Vergi reform önlemlerinin, bütçe tarafında olumlu sonuçlar vermeye başladığını kaydeden Özgener, “Şirketler vergi tarafında artan maliyetler ile karşı karşıya kalırken, bütçenin harcamalar tarafının zayıf halka olarak kalmaması ve enflasyonla mücadeleyi azaltmaması gerektiğini düşünüyorum. Vergide dijitalleşme, kayıt dışını vergilendirme gibi birçok çalışma olduğunu görüyor ve bütçe tarafında bir toparlanma yaşandığını gözlemliyoruz. Bununla birlikte, harcamalar tarafındaki yavaşlamanın enflasyonu aşağı çekmek için yeterli olmadığı konusundaki uyarıları dikkatle takip ediyoruz” sözlerine yer verdi.

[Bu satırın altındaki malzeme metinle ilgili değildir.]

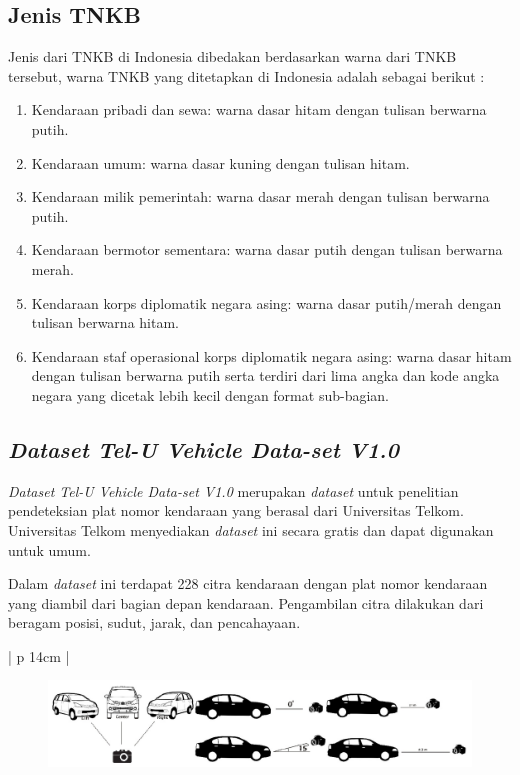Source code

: \subsection{Jenis TNKB}
\noindent Jenis dari TNKB di Indonesia dibedakan berdasarkan warna dari TNKB tersebut, warna TNKB yang ditetapkan di Indonesia adalah sebagai berikut \cite{polri}:
\begin{enumerate}
\item Kendaraan pribadi dan sewa: warna dasar hitam dengan tulisan berwarna putih.
\item Kendaraan umum: warna dasar kuning dengan tulisan hitam.
\item Kendaraan milik pemerintah: warna dasar merah dengan tulisan berwarna putih.
\item Kendaraan bermotor sementara: warna dasar putih dengan tulisan berwarna merah.
\item Kendaraan korps diplomatik negara asing: warna dasar putih/merah dengan tulisan berwarna hitam.
\item Kendaraan staf operasional korps diplomatik negara asing: warna dasar hitam dengan tulisan berwarna putih serta terdiri dari lima angka dan kode angka negara yang dicetak lebih kecil dengan format sub-bagian.\\
\end{enumerate}

\subsection{\textit{Dataset Tel-U Vehicle Data-set V1.0}}
\noindent \textit{Dataset Tel-U Vehicle Data-set V1.0} merupakan \textit{dataset} untuk penelitian pendeteksian plat nomor kendaraan yang berasal dari Universitas Telkom. Universitas Telkom menyediakan \textit{dataset} ini secara gratis dan dapat digunakan untuk umum.

\noindent Dalam \textit{dataset} ini terdapat 228 citra kendaraan dengan plat nomor kendaraan yang diambil dari bagian depan kendaraan. Pengambilan citra dilakukan dari beragam posisi, sudut, jarak, dan pencahayaan.

\begin{table}[H]
	\small
	\begin{adjustbox}{width=1\textwidth}
		\begin{tabular}{| p {14cm} |}
			\hline
			\begin{figure}[H]
				\centering
				\includegraphics[width=14cm]{images/PengambilanCitra.png}
			\end{figure} \\
			\hline
		\end{tabular}
	\end{adjustbox}
	\label{fig:IlustrasiProsesPengambilanCitraDataset}
\end{table}

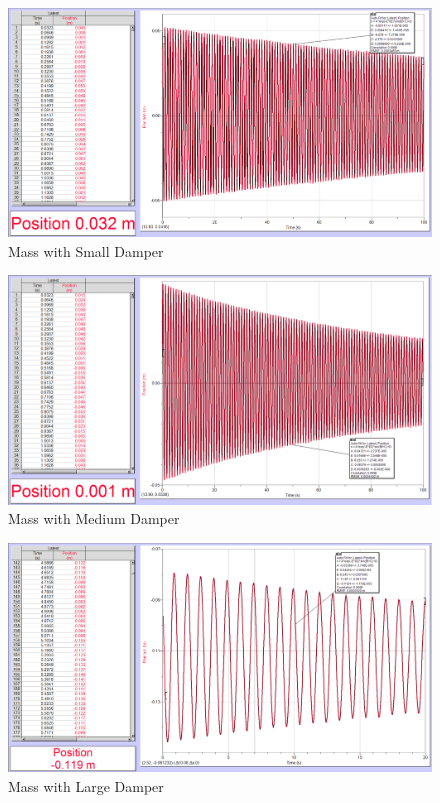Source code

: \documentclass[]{article}
\begin{document}
\begin{figure}[H]
	\centering
	\includegraphics[width=\textwidth]{res/smallDamped}
	\caption{Mass with Small Damper}
	\label{fig:Mass with Small Damper}
\end{figure}

\begin{figure}[H]
	\centering
	\includegraphics[width=\textwidth]{res/middleDamped}
	\caption{Mass with Medium Damper}
	\label{fig:Mass with Medium Damper}
\end{figure}

\begin{figure}[H]
	\centering
	\includegraphics[width=\textwidth]{res/largeDamped}
	\caption{Mass with Large Damper}
	\label{fig:Mass with Large Damper}
\end{figure}
\end{document}
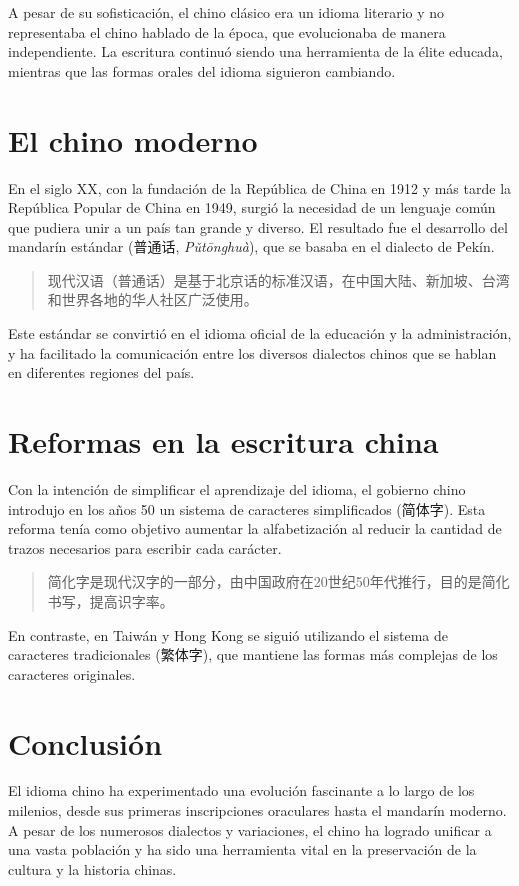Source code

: A pesar de su sofisticación, el chino clásico era un idioma literario y no representaba el chino hablado de la época, que evolucionaba de manera independiente. La escritura continuó siendo una herramienta de la élite educada, mientras que las formas orales del idioma siguieron cambiando.

\section{El chino moderno}

En el siglo XX, con la fundación de la República de China en 1912 y más tarde la República Popular de China en 1949, surgió la necesidad de un lenguaje común que pudiera unir a un país tan grande y diverso. El resultado fue el desarrollo del mandarín estándar (普通话, \textit{Pǔtōnghuà}), que se basaba en el dialecto de Pekín.

\begin{quote}
现代汉语（普通话）是基于北京话的标准汉语，在中国大陆、新加坡、台湾和世界各地的华人社区广泛使用。
\end{quote}

Este estándar se convirtió en el idioma oficial de la educación y la administración, y ha facilitado la comunicación entre los diversos dialectos chinos que se hablan en diferentes regiones del país.

\section{Reformas en la escritura china}

Con la intención de simplificar el aprendizaje del idioma, el gobierno chino introdujo en los años 50 un sistema de caracteres simplificados (简体字). Esta reforma tenía como objetivo aumentar la alfabetización al reducir la cantidad de trazos necesarios para escribir cada carácter.

\begin{quote}
简化字是现代汉字的一部分，由中国政府在20世纪50年代推行，目的是简化书写，提高识字率。
\end{quote}

En contraste, en Taiwán y Hong Kong se siguió utilizando el sistema de caracteres tradicionales (繁体字), que mantiene las formas más complejas de los caracteres originales.

\section{Conclusión}

El idioma chino ha experimentado una evolución fascinante a lo largo de los milenios, desde sus primeras inscripciones oraculares hasta el mandarín moderno. A pesar de los numerosos dialectos y variaciones, el chino ha logrado unificar a una vasta población y ha sido una herramienta vital en la preservación de la cultura y la historia chinas.


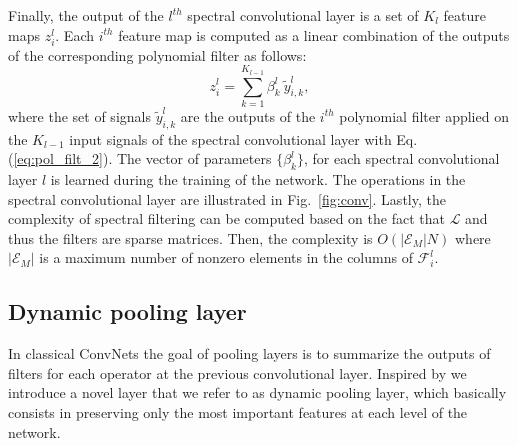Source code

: \documentclass[10pt,journal,compsoc]{IEEEtran}
\begin{document}

	Finally, the output of the $l^{th}$ spectral convolutional layer is a set of $K_{l}$ feature maps $z_i^{l}$. Each $i^{th}$ feature map is computed as a linear combination of the outputs of the corresponding polynomial filter as follows: %
	\begin{equation}
	z_i^{l} =  \sum_{k=1}^{K_{l-1}} \beta_{k}^{l} \ \tilde{y}_{i,k}^{l} ,
	\label{eq:lincomb}
	\end{equation}
	\noindent
	where the set of signals $\tilde{y}_{i,k}^{l}$ are the outputs of the $i^{th}$ polynomial filter applied on the $K_{l-1}$ input signals of the spectral convolutional layer with Eq. (\ref{eq:pol_filt_2}). The vector of parameters $\{\beta_{k}^{l}\}$, for each spectral convolutional layer $l$ is learned during the training of the network. The operations in the spectral convolutional layer are illustrated in Fig.~\ref{fig:conv}. Lastly, the complexity of spectral filtering can be computed based on the fact that $\mathcal{L}$ and thus the filters are sparse matrices. Then, the complexity is $O(|\mathcal{E}_M | N)$ where $|\mathcal{E}_M|$ is a maximum number of nonzero elements in the columns of $\mathcal{F}_i^{l}$.


	\subsection{Dynamic pooling layer}
	\label{s:pool}

	In classical ConvNets the goal of pooling layers is to summarize the outputs of filters for each operator at the previous convolutional layer. Inspired by \cite{bb:dmaxpool} we introduce a novel layer that we refer to as dynamic pooling layer, which basically consists in preserving only the most important features at each level of the network.
\end{document}
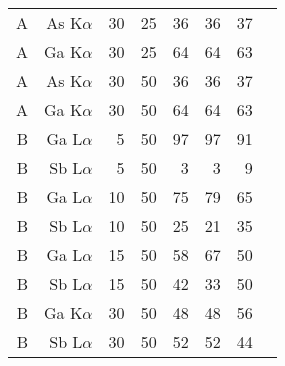 \begin{table}[phtb]
\begin{center}
\begin{tabular}{rrrrrrrr}
            A               & As K$\alpha$  & 30             & 25             & 36                               & 36                                 & 37                           \\
            A               & Ga K$\alpha$  & 30             & 25             & 64                               & 64                                 & 63                           \\
            A               & As K$\alpha$  & 30             & 50             & 36                               & 36                                 & 37                           \\
            A               & Ga K$\alpha$  & 30             & 50             & 64                               & 64                                 & 63                           \\
            \hline
            B               & Ga L$\alpha$  & 5              & 50             & 97                               & 97                                 & 91                           \\
            B               & Sb L$\alpha$  & 5              & 50             & 3                                & 3                                  & 9                            \\
            B               & Ga L$\alpha$  & 10             & 50             & 75                               & 79                                 & 65                           \\
            B               & Sb L$\alpha$  & 10             & 50             & 25                               & 21                                 & 35                           \\
            B               & Ga L$\alpha$  & 15             & 50             & 58                               & 67                                 & 50                           \\
            B               & Sb L$\alpha$  & 15             & 50             & 42                               & 33                                 & 50                           \\
            B               & Ga K$\alpha$  & 30             & 50             & 48                               & 48                                 & 56                           \\
            B               & Sb L$\alpha$  & 30             & 50             & 52                               & 52                                 & 44                           \\

\end{tabular}
\end{center}
\end{table}

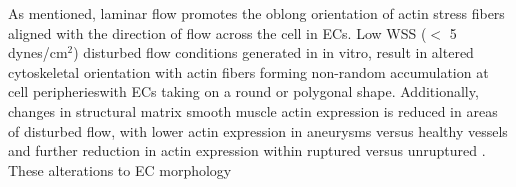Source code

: As mentioned, laminar flow promotes the oblong orientation of actin stress fibers aligned with the direction of flow across the cell in ECs. Low WSS ($<$ 5 dynes/cm$^2$) disturbed flow conditions generated in in vitro, result in altered cytoskeletal orientation with actin fibers forming non-random accumulation at cell peripheries\cite{balaguru2016disturbed,lay2019arhgap18,wong2016parallel}with ECs taking on a round or polygonal shape. Additionally, changes in structural matrix smooth muscle actin expression is reduced in areas of disturbed flow, with lower actin expression in aneurysms versus healthy vessels and further reduction in actin expression within ruptured versus unruptured \cite{aneurysmsvanrossomme2015intracranial}. These alterations to EC morphology 
 





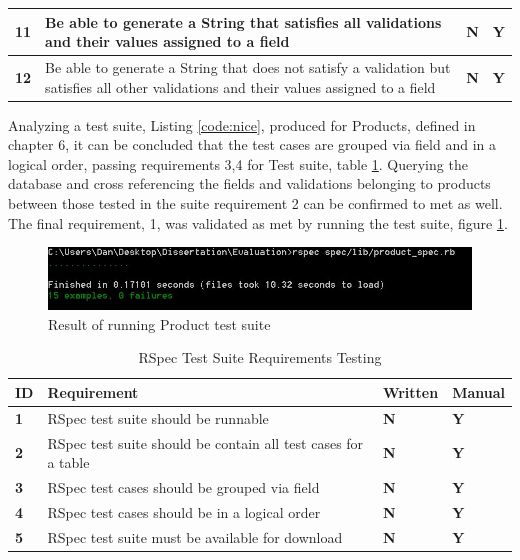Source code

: \documentclass[a4paper,12pt]{article}
\begin{document}
\begin{table}
\begin{tabularx}{\textwidth}{|l|X|l|l|}
\textbf{11} & Be able to generate a String that satisfies all validations and their values assigned to a field                                            & \textbf{N}   & \textbf{Y}       \\ \hline
\textbf{12} & Be able to generate a String that does not satisfy a validation but satisfies all other validations and their values assigned to a field    & \textbf{N}   & \textbf{Y}      \\ \hline
\end{tabularx}
\end{table}

\par Analyzing a test suite, Listing \ref{code:nice}, produced for Products, defined in chapter 6, it can be concluded that the test cases are grouped via field and in a logical order, passing requirements 3,4 for Test suite, table \ref{met:3}. Querying the database and cross referencing the fields and validations belonging to products between those tested in the suite requirement 2 can be confirmed to met as well. The final requirement, 1, was validated as met by running the test suite, figure \ref{fig:runsuite}.

\begin{figure}
\includegraphics[width=\linewidth]{screenshots/runsuite}
\caption{Result of running Product test suite}
\label{fig:runsuite}
\end{figure}

\begin{table}
\centering
\caption{RSpec Test Suite Requirements Testing}
\label{met:3}
\begin{tabularx}{\textwidth}{|l|X|l|l|}
\hline
\textbf{ID} & \textbf{Requirement}                                          & \textbf{Written} & \textbf{Manual} \\ \hline
\textbf{1}  & RSpec test suite should be runnable                          & \textbf{N}   & \textbf{Y}       \\ \hline
\textbf{2}  & RSpec test suite should be contain all test cases for a table  & \textbf{N}   & \textbf{Y}      \\ \hline
\textbf{3}  & RSpec test cases should be grouped via field                 & \textbf{N}   & \textbf{Y}      \\ \hline
\textbf{4}  & RSpec test cases should be in a logical order                 & \textbf{N}   & \textbf{Y}      \\ \hline
\textbf{5}  & RSpec test suite must be available for download               & \textbf{N}   & \textbf{Y}     \\ \hline
\end{tabularx}
\end{table}
\end{document}

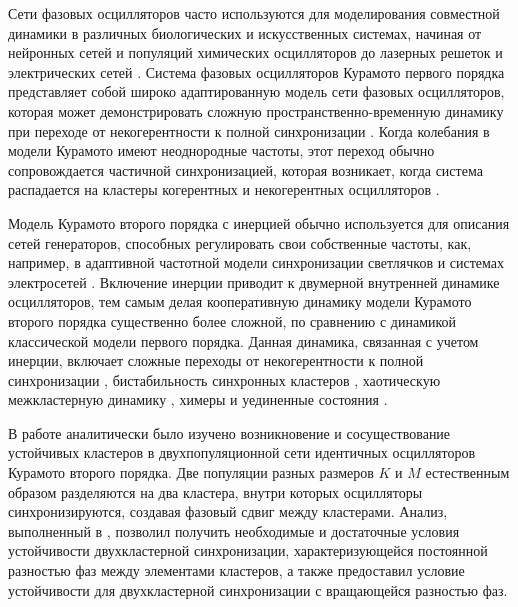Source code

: Сети фазовых осцилляторов часто используются для моделирования
совместной динамики в различных биологических и
искусственных системах, начиная от нейронных сетей \cite{Hoppensteadt:Izhikevich} и
популяций химических осцилляторов \cite{Tinsley:Nkomo} до лазерных решеток \cite{Ding:Belykh}
и электрических сетей \cite{Dorfler:Chertkov}. Система
фазовых осцилляторов Курамото первого порядка \cite{Kuramoto,Strogatz} представляет собой широко адаптированную модель
сети фазовых осцилляторов, которая может демонстрировать сложную
пространственно-временную динамику при переходе от
некогерентности к полной синхронизации \cite{Acebron:Bonilla,Barreto:Hunt,Ott:Antonsen,Hong:Chate,Pikovsky:Rosenblum,Maistrenko:Popovych,Dorfler:Bullo,Martens:Barreto}.
Когда колебания в модели Курамото имеют неоднородные частоты, этот переход обычно
сопровождается частичной синхронизацией, которая возникает, когда система
распадается на кластеры когерентных и некогерентных осцилляторов
\cite{Acebron:Bonilla,Martens:Barreto,Laing}.

Модель Курамото второго порядка с инерцией обычно используется для описания сетей генераторов,
способных регулировать свои собственные частоты, как, например, в адаптивной частотной
модели синхронизации светлячков \cite{Ermentrout} и системах электросетей \cite{Tumash}.
Включение инерции приводит к двумерной внутренней динамике осцилляторов,
тем самым делая кооперативную динамику модели Курамото второго порядка существенно более
сложной, по сравнению с динамикой классической модели первого порядка.
Данная динамика, связанная с учетом инерции, включает сложные переходы от некогерентности
к полной синхронизации \cite{Tanaka:Review,Tanaka:Physica,Peron,Munyaev:Smirnov,Komarov:Gupta,Olmi:Navas,Barabash:Belykh},
бистабильность синхронных кластеров \cite{Belykh:Brister}, хаотическую межкластерную динамику \cite{Brister:Belykh},
химеры \cite{Olmi:Chaos, Maistrenko:Brezetsky, Medvedev:Mizuhara} и уединенные состояния \cite{Jaros:Maistrenko, Jaros:Brezetsky}.

В работе \cite{Belykh:Brister} аналитически было изучено возникновение и сосуществование устойчивых
кластеров в двухпопуляционной сети идентичных осцилляторов Курамото второго порядка.
Две популяции разных размеров $K$ и $M$ естественным образом разделяются на два кластера,
внутри которых осцилляторы синхронизируются, создавая фазовый сдвиг между кластерами.
Анализ, выполненный в \cite{Belykh:Brister}, позволил получить необходимые и достаточные условия устойчивости
двухкластерной синхронизации, характеризующейся постоянной разностью фаз между элементами кластеров, а
также предоставил условие устойчивости для двухкластерной синхронизации с
вращающейся разностью фаз.

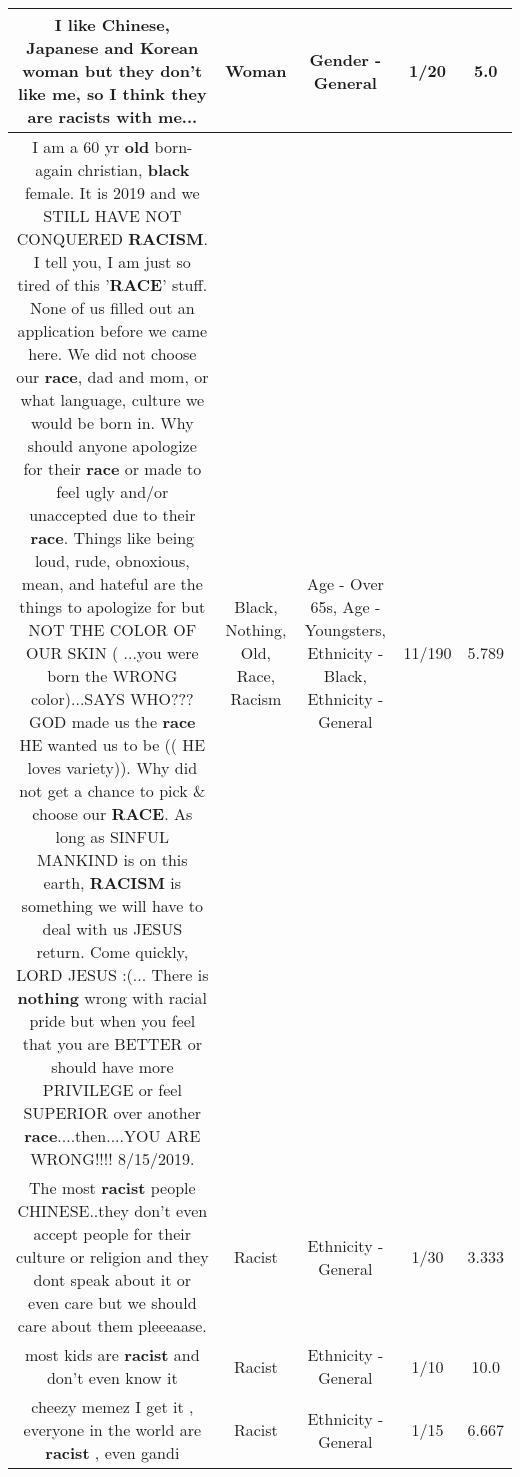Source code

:\documentclass[11pt]{article}
\newlength\mylength
\begin{document}
\begin{center}
\begin{longtable}{|C{.65\mylength}|C{.30\mylength}|C{.12\mylength}|C{.12\mylength}|C{.12\mylength}|}
  \small I like Chinese, Japanese and Korean \textbf{woman} but they don't like me, so I think they are racists with me...\normalsize   & Woman & Gender - General & 1/20 & 5.0 \\  \hline
  \small I am a 60 yr \textbf{old} born-again christian, \textbf{black} female.  It is 2019 and we STILL HAVE NOT CONQUERED \textbf{RACISM}. I tell you, I am just so tired of this '\textbf{RACE}' stuff.  None of us filled out an application before we came here.  We did not choose our \textbf{race}, dad and mom, or what language, culture we would be born in.  Why should anyone apologize for their \textbf{race} or made to feel ugly and/or unaccepted due to their \textbf{race}.  Things like being loud, rude, obnoxious, mean, and hateful are the things to apologize for but NOT THE COLOR OF OUR SKIN  ( ...you were born the WRONG color)...SAYS WHO??? GOD made us the \textbf{race} HE wanted us to be (( HE loves variety)).  Why did not get a chance to pick \& choose our \textbf{RACE}.  As long as SINFUL MANKIND is on this earth, \textbf{RACISM}  is something we will have to deal with us JESUS return.  Come quickly, LORD JESUS :(...   There is \textbf{nothing} wrong with racial pride but when you feel that you are BETTER or should have more PRIVILEGE or feel SUPERIOR over another \textbf{race}....then....YOU ARE WRONG!!!!   8/15/2019.\normalsize   & Black, Nothing, Old, Race, Racism & Age - Over 65s, Age - Youngsters, Ethnicity - Black, Ethnicity - General & 11/190 & 5.789 \\  \hline
  \small The most \textbf{racist} people CHINESE..they don't even accept people for their culture or religion and they dont speak about it or even care but we should care about them pleeeaase.\normalsize   & Racist & Ethnicity - General & 1/30 & 3.333 \\  \hline
  \small {} most kids are \textbf{racist} and don't even know it\normalsize   & Racist & Ethnicity - General & 1/10 & 10.0 \\  \hline
  \small cheezy memez I get it , everyone in the world are \textbf{racist} , even gandi\normalsize   & Racist & Ethnicity - General & 1/15 & 6.667 \\  \hline

\end{longtable}
\end{center}
\end{document}
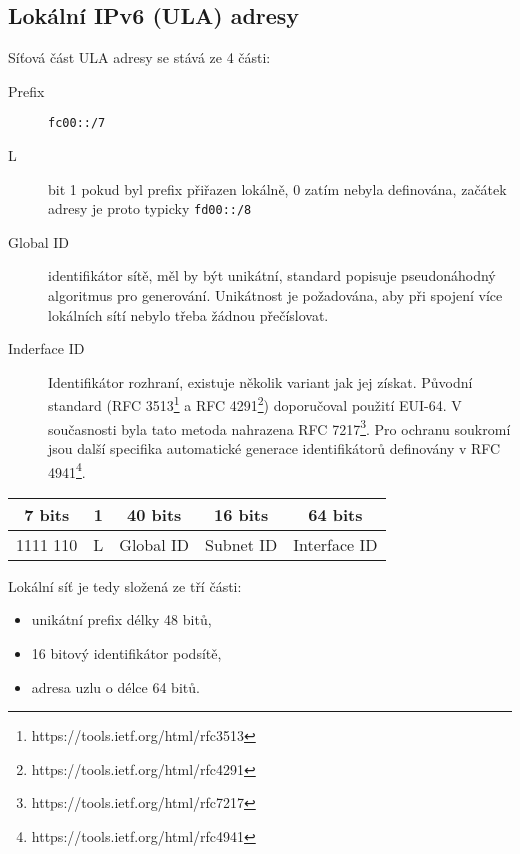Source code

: \subsection{Lokální IPv6 (ULA) adresy}\label{ula}
Síťová část ULA adresy se stává ze 4 části:
\begin{description}
    \item [Prefix] {\tt fc00::/7}
    \item [L] bit 1 pokud byl prefix přiřazen lokálně, 0 zatím nebyla
        definována, začátek adresy je proto typicky {\tt fd00::/8}
    \item [Global ID] identifikátor sítě, měl by být unikátní, standard
        popisuje pseudonáhodný algoritmus pro generování. Unikátnost je
        požadována, aby při spojení více lokálních sítí nebylo třeba žádnou
        přečíslovat.
    \item [Inderface ID] Identifikátor rozhraní, existuje několik variant jak
        jej získat. Původní standard (RFC
        3513\footnote{https://tools.ietf.org/html/rfc3513} a RFC
        4291\footnote{https://tools.ietf.org/html/rfc4291}) doporučoval použití
        EUI-64. V současnosti byla tato metoda nahrazena RFC
        7217\footnote{https://tools.ietf.org/html/rfc7217}. Pro ochranu
        soukromí jsou další specifika automatické generace identifikátorů
        definovány v RFC 4941\footnote{https://tools.ietf.org/html/rfc4941}.
\end{description}

\begin{table}[ht!]
    \begin{center}
        \begin{tabular}{c|c|c|c|c}
            7 bits & 1 &  40 bits  &  16 bits  & 64 bits \\
            \hline
            1111 110 & L & Global ID & Subnet ID & Interface ID \\
            \hline
        \end{tabular}
    \end{center}
\end{table}

Lokální síť je tedy složená ze tří části:
\begin{itemize}
    \item unikátní prefix délky 48 bitů,
    \item 16 bitový identifikátor podsítě,
    \item adresa uzlu o délce 64 bitů.
\end{itemize}

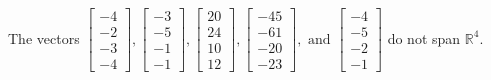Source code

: \begin{exercise}
\begin{exerciseStatement}
  \end{exerciseStatement}
  \begin{exerciseAnswer}
   The vectors \(\left[\begin{array}{r}
-4 \\
-2 \\
-3 \\
-4
\end{array}\right] , \left[\begin{array}{r}
-3 \\
-5 \\
-1 \\
-1
\end{array}\right] , \left[\begin{array}{r}
20 \\
24 \\
10 \\
12
\end{array}\right] , \left[\begin{array}{r}
-45 \\
-61 \\
-20 \\
-23
\end{array}\right] , \text{ and } \left[\begin{array}{r}
-4 \\
-5 \\
-2 \\
-1
\end{array}\right]\) 
  	 do not  
	span \(\mathbb{R}^4\).
  


  \end{exerciseAnswer}
\end{exercise}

“Kritik bir sürece giriyoruz” diyen Özgener, “Bu şartlar altında, mevcut ekonomik programa bağlı kalınması ve Eylül ayında açıklanacak Orta Vadeli Program hedeflerinin öneminin altını çizmek istiyorum. Enflasyonu hızla ve kalıcı olarak düşürmek için, bu programda ortaya konacak hedeflerin, beklentileri aşağı çekmede etkili olmasını ve Merkez Bankası’nın işini kolaylaştırmasını umuyoruz. Unutmayalım ki, kredibilitesi yüksek bir program, her ne kadar bugün farklı alanlarda uyum sağlamamız gereken adımlar gerektirse de, faizlerin gereğinden fazla yüksek kalmasını da engelleyecektir” şeklinde konuştu.
Türkiye’de iç tüketimle beslenen büyüme ve gevşek politikalarla yükselen enflasyon sorununun görüldüğünü ifade eden Özgener şöyle konuştu: “Hepsinin temelinde ise, eskisi kadar hızlı büyüyememe durumundan bir an önce kurtulmak için atılan yanlış politikalar yer alıyor. Yüksek faiz durumunun şirketler kesimini, özellikle KOBİ’leri, sıkıntıya soktuğunu çok net hissediyoruz. Yapılan çalışmalar da, kurdaki hareketin büyük ve orta ölçekli şirketleri daha olumsuz etkilerken, faizlerdeki artışın ise küçük ve mikro ölçekli şirketleri daha olumsuz etkilediğine işaret ediyor. Tüm şirketler için atılan ve verimli-verimsiz şirket gözetmeyen adımların orta gelir tuzağından çıkışta yeterli çözümler üretemediği görülüyor. Ekonomik büyümeden ziyade büyümenin kalitesinin artmasının önem taşıdığı gerçeği ile, katma değerimizi artıracak inovasyon öncelikli politikaların, sosyal hareketliliğin artmasına olanak sağlayacak eğitim sisteminin, kurumların bağımsızlığı ve kalitesinin ve ekonomik özgürlüğün reformlarla desteklenmesi gerektiğini düşünüyoruz. Orta gelir tuzağından çıkılabilmesi için; sadece parasal ve maliye politikaları destekli hacimsel genişlemenin yeterli olmayacağı kanaatindeyiz. Her şeyde olduğu gibi, burada da strateji odaklı, verimliliği gözeten ve ölçümleyen politikalara ihtiyaç bulunuyor.”